Start of Dataset entries

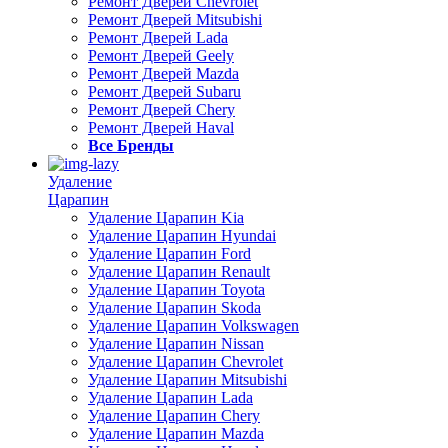
Ремонт Дверей Chevrolet
Ремонт Дверей Mitsubishi
Ремонт Дверей Lada
Ремонт Дверей Geely
Ремонт Дверей Mazda
Ремонт Дверей Subaru
Ремонт Дверей Chery
Ремонт Дверей Haval
Все Бренды
Удаление
Царапин
Удаление Царапин Kia
Удаление Царапин Hyundai
Удаление Царапин Ford
Удаление Царапин Renault
Удаление Царапин Toyota
Удаление Царапин Skoda
Удаление Царапин Volkswagen
Удаление Царапин Nissan
Удаление Царапин Chevrolet
Удаление Царапин Mitsubishi
Удаление Царапин Lada
Удаление Царапин Chery
Удаление Царапин Mazda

End of Dataset entries

• _Exercise objective_: From the entries above, copy each line holding "Mazda".

• _Answer space_:
Ремонт Дверей Mazda
Удаление Царапин Mazda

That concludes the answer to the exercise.